Il Presidente ci pensò su un momento. — Credo che sia meglio farlo subito — disse poi. — I militari hanno posto la censura e i posti di blocco, ma non sarebbe possibile tenere a lungo nascosta la cosa. Alcuni rappresentanti dell’opposizione hanno chiesto di conferire con me. Penso che sia meglio divulgare la notizia prima della loro venuta.
— C’è ancora un’altra cosa — disse Wilson. — Siccome non era urgente, non ho voluto svegliarvi. C’è una borsa piena di diamanti…
— Diamanti? Cosa c’entrano adesso i diamanti?
— È una cosa un po’ imbarazzante — proseguì Wilson. — Ricordate la borsa che Gale aveva con sé?
— Conteneva dei diamanti?
— Era piena zeppa di sacchetti di pietre preziose. Gale ne ha aperto uno e me ne ha mostrato il contenuto. Diamanti splendidi. Ha detto che anche gli altri sacchetti contenevano diamanti, e gli credo. Pare che i profughi li abbiano portati per sdebitarsi in qualche modo con noi.
— Mi sarebbe piaciuto vedere la tua faccia quando ti ha mostrato i diamanti — disse il Presidente. — E tu cos’hai fatto?
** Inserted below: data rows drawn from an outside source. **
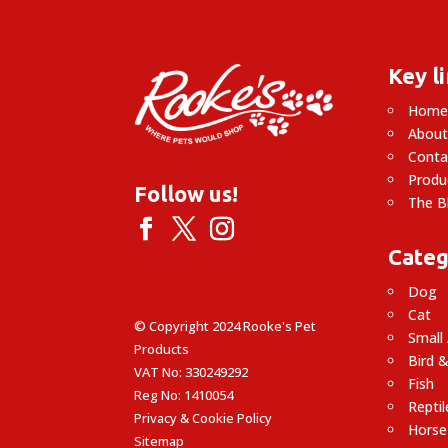
Key l
Hom
About
Conta
Produ
Follow us!
The B
Categ
Dog
Cat
© Copyright 2024 Rooke's Pet
Small
Products
Bird &
VAT No: 330249292
Fish
Reg No: 1410054
Reptil
Privacy & Cookie Policy
Horse
Sitemap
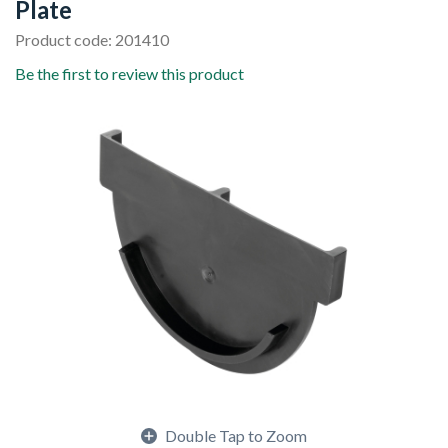
Plate
Product code: 201410
Be the first to review this product
Double Tap to Zoom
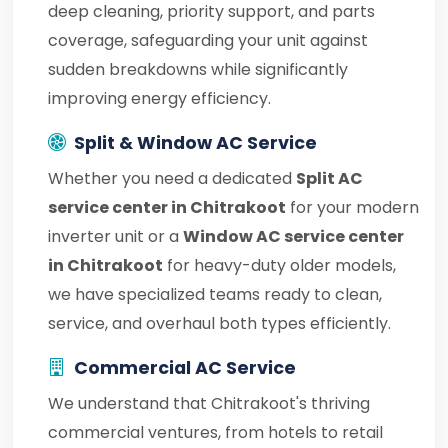
deep cleaning, priority support, and parts
coverage, safeguarding your unit against
sudden breakdowns while significantly
improving energy efficiency.
Split & Window AC Service
Whether you need a dedicated
Split AC
service center in Chitrakoot
for your modern
inverter unit or a
Window AC service center
in Chitrakoot
for heavy-duty older models,
we have specialized teams ready to clean,
service, and overhaul both types efficiently.
Commercial AC Service
We understand that Chitrakoot's thriving
commercial ventures, from hotels to retail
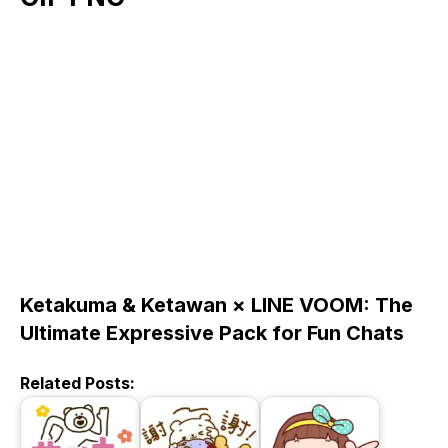
Ketakuma & Ketawan × LINE VOOM: The
Ultimate Expressive Pack for Fun Chats
Related Posts:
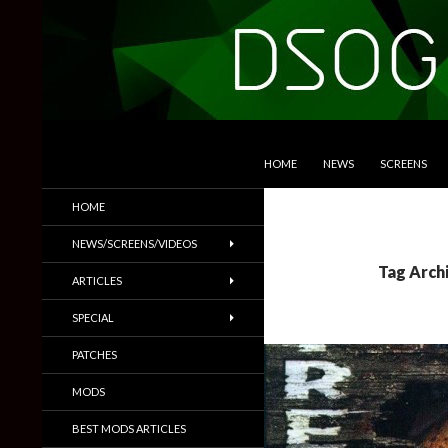
SKIP TO CONTENT
Search
DSOGaming
HOME
NEWS
SCREENS
PC Games News, Screenshots,
HOME
Trailers & More
NEWS/SCREENS/VIDEOS
Tag Archi
ARTICLES
SPECIAL
PATCHES
MODS
BEST MODS ARTICLES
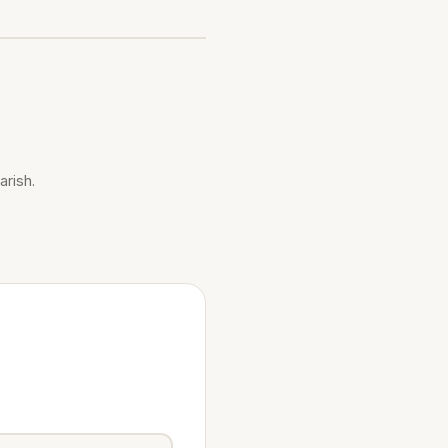
arish.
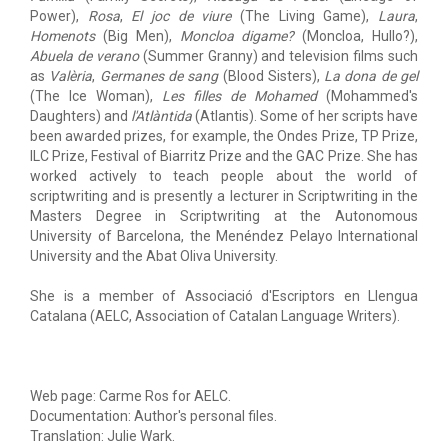
Power),
Rosa
,
El joc de viure
(The Living Game),
Laura
,
Homenots
(Big Men),
Moncloa digame?
(Moncloa, Hullo?),
Abuela de verano
(Summer Granny) and television films such
as
Valèria
,
Germanes de sang
(Blood Sisters),
La dona de gel
(The Ice Woman),
Les filles de Mohamed
(Mohammed's
Daughters) and
l'Atlàntida
(Atlantis). Some of her scripts have
been awarded prizes, for example, the Ondes Prize, TP Prize,
ILC Prize, Festival of Biarritz Prize and the GAC Prize. She has
worked actively to teach people about the world of
scriptwriting and is presently a lecturer in Scriptwriting in the
Masters Degree in Scriptwriting at the Autonomous
University of Barcelona, the Menéndez Pelayo International
University and the Abat Oliva University.
She is a member of Associació d'Escriptors en Llengua
Catalana (AELC, Association of Catalan Language Writers).
Web page: Carme Ros for AELC.
Documentation: Author's personal files.
Translation: Julie Wark.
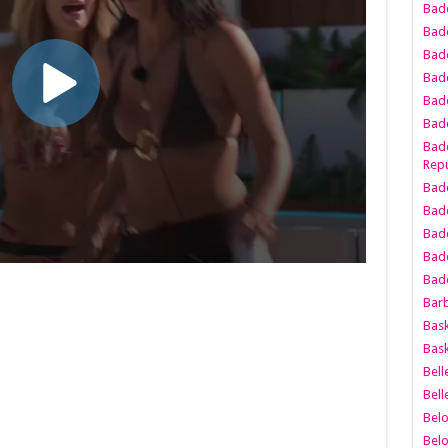
Bad
Bad
Badd
Badd
Bad
Badd
Badd
Repu
Badd
Bad
Badd
Bad
Badd
Bar
Bask
Bask
Bell
Bell
Bel
Bel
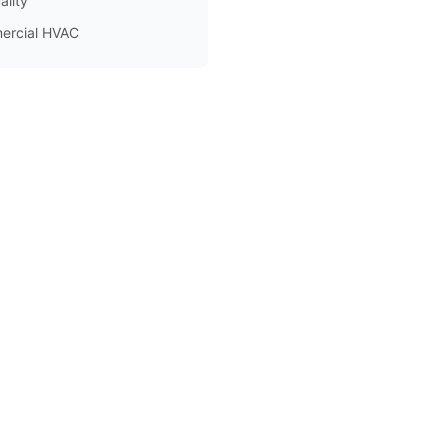
ality
ercial HVAC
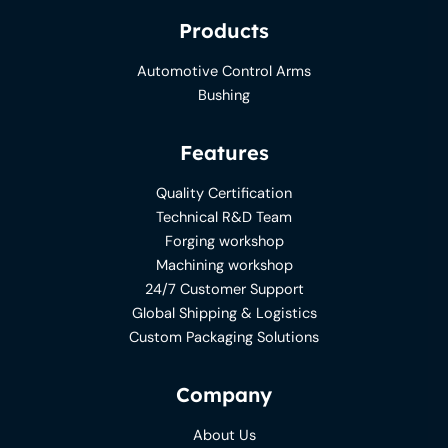
Products
Automotive Control Arms
Bushing
Features
Quality Certification
Technical R&D Team
Forging workshop
Machining workshop
24/7 Customer Support
Global Shipping & Logistics
Custom Packaging Solutions
Company
About Us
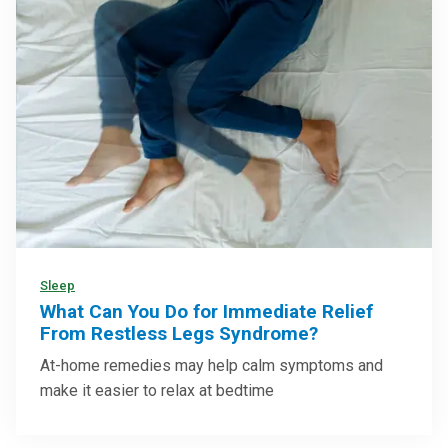
Sleep
What Can You Do for Immediate Relief
From Restless Legs Syndrome?
At-home remedies may help calm symptoms and
make it easier to relax at bedtime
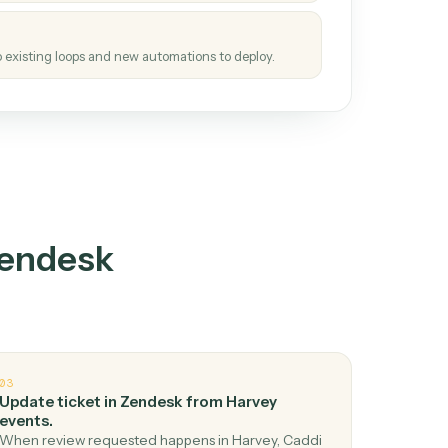
tinuous loop.
re
atches how the work gets done today.
e
h it the job once. The loop ships.
e
ags upgrades to existing loops and new automations to deploy.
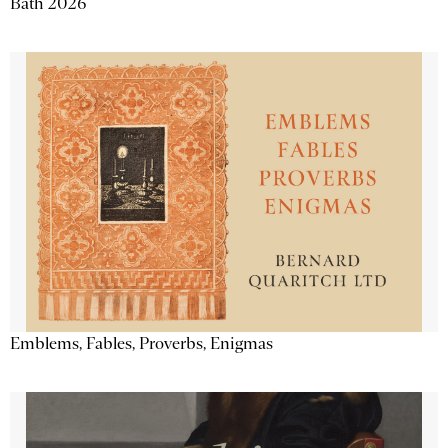
Bath 2026
Emblems, Fables, Proverbs, Enigmas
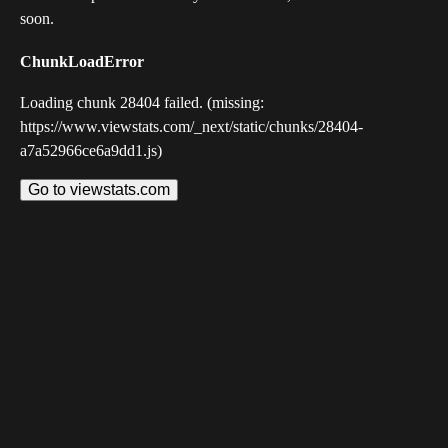
soon.
ChunkLoadError
Loading chunk 28404 failed. (missing:
https://www.viewstats.com/_next/static/chunks/28404-
a7a52966ce6a9dd1.js)
Go to viewstats.com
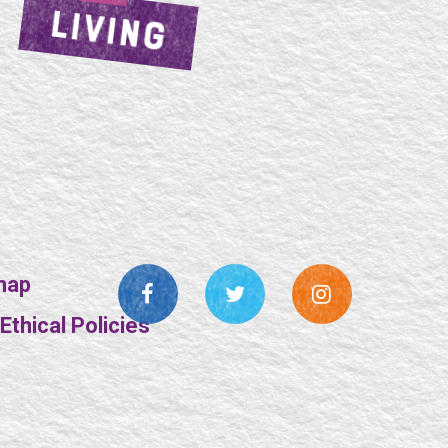
LIVING
map
thical Policies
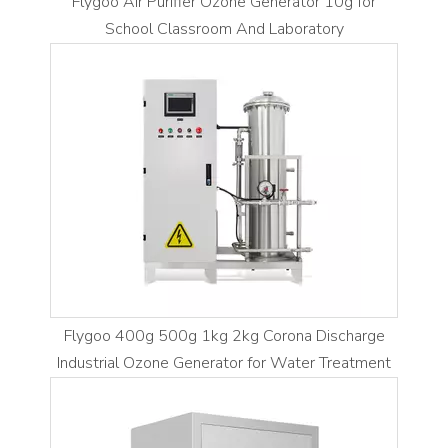
Flygoo Air Purifier Ozone Generator 10g for
School Classroom And Laboratory
Flygoo 400g 500g 1kg 2kg Corona Discharge
Industrial Ozone Generator for Water Treatment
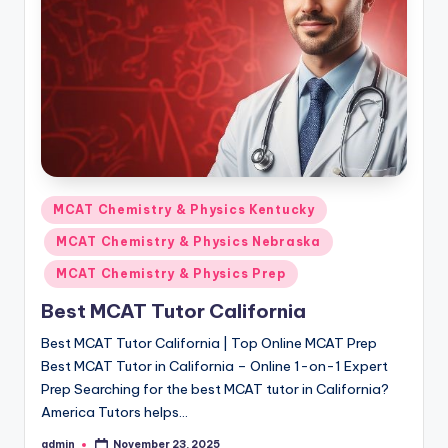
s.
c
o
m
Posted
MCAT Chemistry & Physics Kentucky
in
MCAT Chemistry & Physics Nebraska
MCAT Chemistry & Physics Prep
Best MCAT Tutor California
Best MCAT Tutor California | Top Online MCAT Prep
Best MCAT Tutor in California – Online 1-on-1 Expert
Prep Searching for the best MCAT tutor in California?
America Tutors helps…
admin
November 23, 2025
— Ho chiamato Jerry Black e gli ho raccomandato di non perdere di vista Gale un minuto. Ho pensato che fosse meglio che continuasse a tenere lui le pietre, per il momento.
— Già, non vedo che altro avresti potuto fare. Ne parlerò al Segretario al Tesoro e controllerò col procuratore generale gli aspetti legali della questione, prima di accettare le pietre. Sai a che valore ammontino?
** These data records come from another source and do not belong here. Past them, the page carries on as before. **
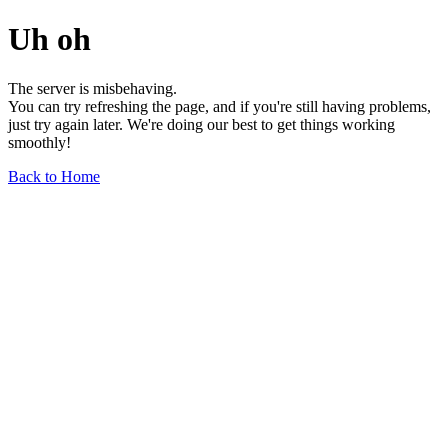
Uh oh
The server is misbehaving.
You can try refreshing the page, and if you're still having problems,
just try again later. We're doing our best to get things working
smoothly!
Back to Home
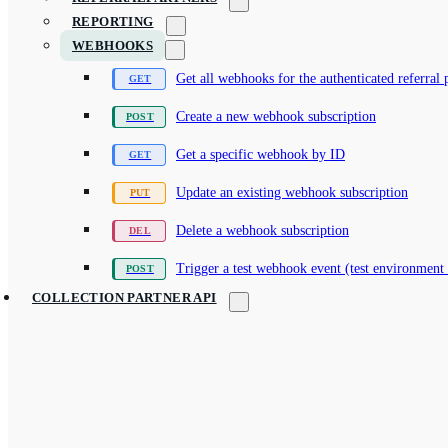
REPORTING
WEBHOOKS
Get all webhooks for the authenticated referral 
Create a new webhook subscription
Get a specific webhook by ID
Update an existing webhook subscription
Delete a webhook subscription
Trigger a test webhook event (test environment
COLLECTION PARTNER API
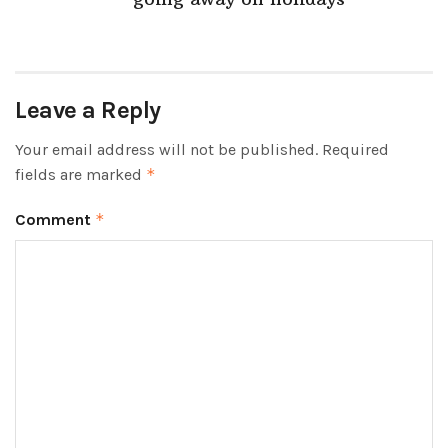
Leave a Reply
Your email address will not be published.
Required
fields are marked
*
Comment
*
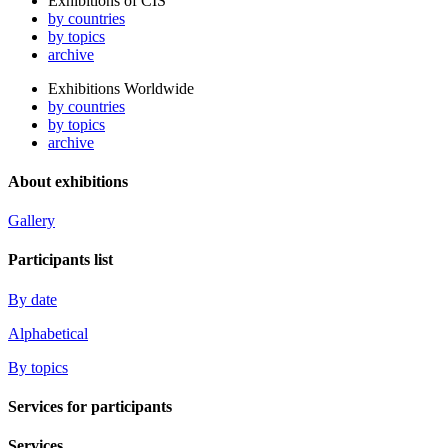
Exhibitions of CIS
by countries
by topics
archive
Exhibitions Worldwide
by countries
by topics
archive
About exhibitions
Gallery
Participants list
By date
Alphabetical
By topics
Services for participants
Services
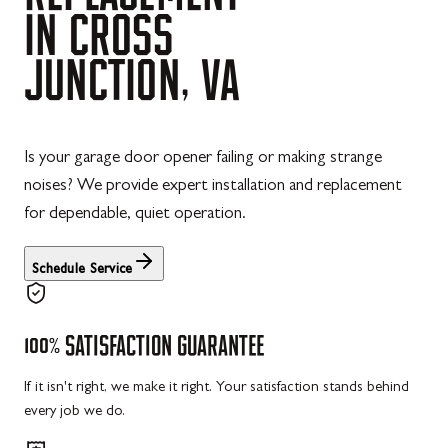
IN
CROSS
JUNCTION,
VA
Is your garage door opener failing or making strange
noises? We provide expert installation and replacement
for dependable, quiet operation.
Schedule Service
100%
SATISFACTION
GUARANTEE
If it isn't right, we make it right. Your satisfaction stands behind
every job we do.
— Gale dice che ai prezzi attuali superano il trilione di dollari. Naturalmente bisognerebbe venderli poco per volta per non provocare il crollo dei prezzi. E non sono solo per noi. Gale li ha consegnati a noi dicendo di aver più fiducia nel governo degli Stati Uniti che in quello di altri Paesi, però con il ricavato della vendita si dovrebbe costituire un fondo comune.
— Ti rendi conto di che gatta da pelare ci hanno dato? Se la notizia trapela…
— Bisogna apprezzare il gesto — ribatté Wilson. — Loro l’hanno fatto per sdebitarsi in qualche modo e pagarsi il biglietto per il Miocene.
— Certo, capisco. Staremo a sentire che cosa ne dice Reilly.